::: DATA EXTRACT

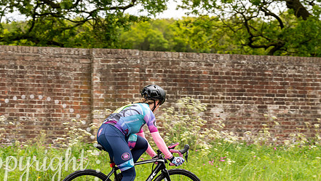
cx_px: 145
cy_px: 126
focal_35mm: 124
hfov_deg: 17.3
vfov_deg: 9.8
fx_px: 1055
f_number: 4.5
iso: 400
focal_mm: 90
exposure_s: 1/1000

::::::
::: DATA EXTRACT

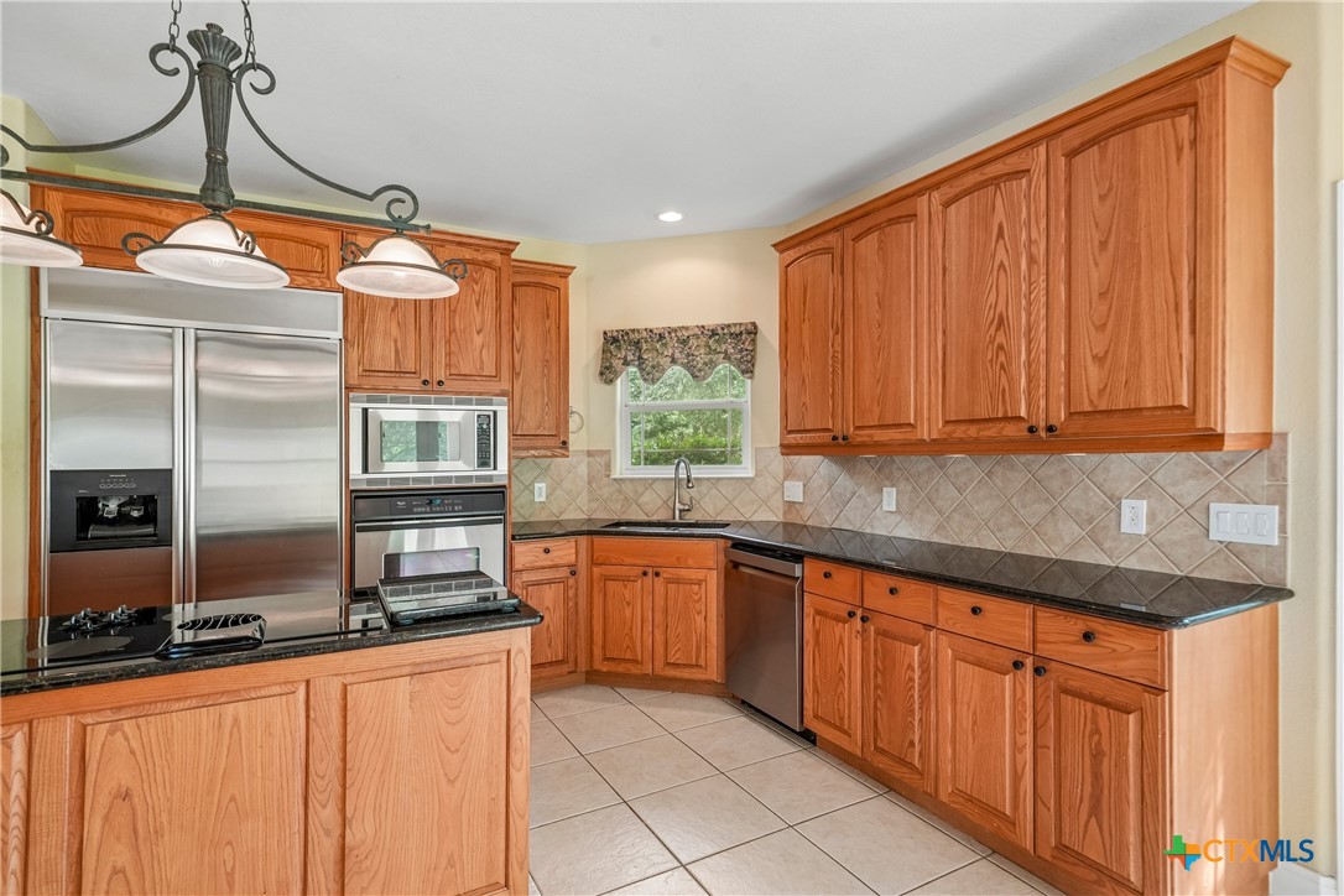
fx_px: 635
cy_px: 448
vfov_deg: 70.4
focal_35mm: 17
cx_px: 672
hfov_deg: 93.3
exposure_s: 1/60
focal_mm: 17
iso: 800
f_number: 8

::::::

### [REQUIRED WORK]
Retype, exactly and in full, the lines above from the one containing "focal_35mm: 124" through the one containing "exposure_s: 1/1000".

### [RESULT BELOW]
focal_35mm: 124
hfov_deg: 17.3
vfov_deg: 9.8
fx_px: 1055
f_number: 4.5
iso: 400
focal_mm: 90
exposure_s: 1/1000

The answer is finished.